Eran tan famélicos, que Don Quijote hubiera sentido lástima. Así se vio en las redes sociales, cuando desde el poblado avileño de Orlando González la colega y amiga Carmen Luisa Martín Suárez mostró por Facebook una de las tantas aristas que ha adoptado el fenómeno inflacionario en Cuba.
Coqui —como la llaman sus amistades— denunciaba el precio de 15 pesos de un lastimoso pan con una telita de jamón (tan congelada, tan anémica, tan trasparente y demacrada), que, de tanta precariedad, parecía confundirse con la por demás sospechosa masa de harina que lo cubría. Aquí, Don Quijote estaría rascándose la cabeza en la tortura de contar dos más dos para ver si al final llegaban a cuatro.
Quizá ese costo sea un regalo de reyes comparados con otros de la misma familia avistados en los últimos tiempos por los cielos económicos del país; pero si tenemos en cuenta que Orlando González es una comunidad rural del municipio de Majagua, sin una oferta productiva y comercial diversificada, entonces entendemos la complejidad de una demanda atada a una infraestructura de servicios que no brinda muchas opciones hacia donde girarse.
Además de las múltiples lecturas que pueden obtenerse de ese ejemplo, a los ojos y los bolsillos aparecen otras interrogantes. ¿Habrán pensado los vendedores o el empresariado de todas las denominaciones en ofertar una tarifa menor, pero que estimule un mayor dinamismo de sus productos y con ello de sus ganancias? O, por el contrario, ¿prefieren las altas cotizaciones siderales, aupadas por el delirio de las grandes ganancias a corto tiempo, con el consiguiente riesgo de perder clientes e inmovilizar productos, y con ello la imposibilidad de obtener ingresos más seguros?
Esas preguntas surgían mientras observábamos el incremento de precios en un punto de venta de alimentos. Allí unas modestas empanadillas dijeron adiós a los tres pesos y se ubicaron en el podio de las cinco «cabillas». Las excusas para esa «multa» era que les habían ascendido el precio de la harina y el aceite.
Entendible esa situación, por supuesto… si bien la calidad continuaba igual o peor. (Si antes de ir al dentista uno desea asegurar el estado de la dentadura, sin problemas puede acercarse a alguna de esas empanadillitas). Había, sin embargo, un resultado a ojos vistas: con el precio anterior, las «chancleticas» apenas llegaban al mediodía y con el nuevo picheo habían pasado las 2:00 p.m. y todavía ellas estaban ahí, como el dinosaurio del escritor guatemalteco Augusto Monterroso.
De esa escena surgía una conclusión: los comerciantes incrementaron el precio, pero el mercado también lanzó su aviso con una ralentización de la circulación monetaria. Bajo el espejismo de obtener rápidas ganancias sin mejorar la calidad, el fenómeno contradictorio y múltiple de la inflación pasaba factura en la zona de oferta, al frenar el dinamismo de su desempeño comercial.

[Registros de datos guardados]
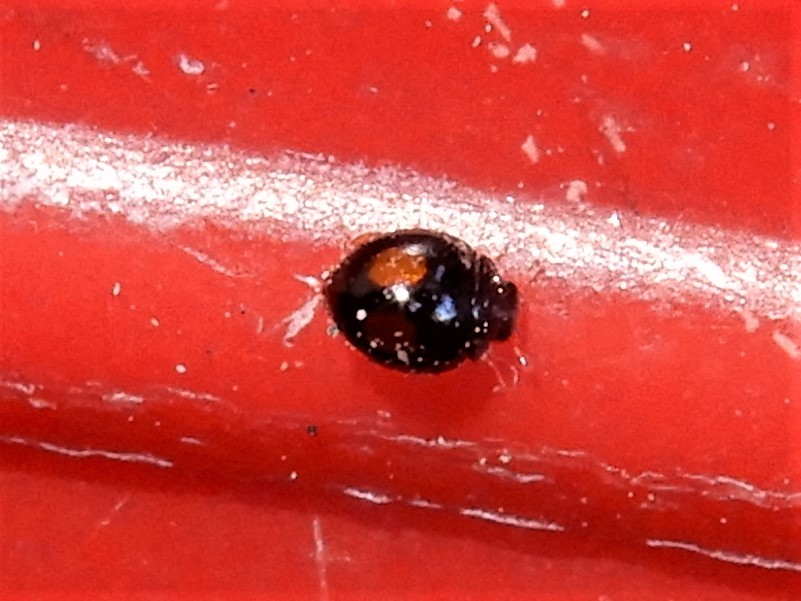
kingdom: Animalia
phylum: Arthropoda
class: Insecta
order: Coleoptera
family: Coccinellidae
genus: Serangium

OBJETIVO DEL EJERCICIO: Según el pasaje extraído, ¿qué precio tenía el pan con una telita de jamón que denunció Coqui? Los registros no son necesarios para este ejercicio.

RESULTADO OBTENIDO: Costaba 15 pesos.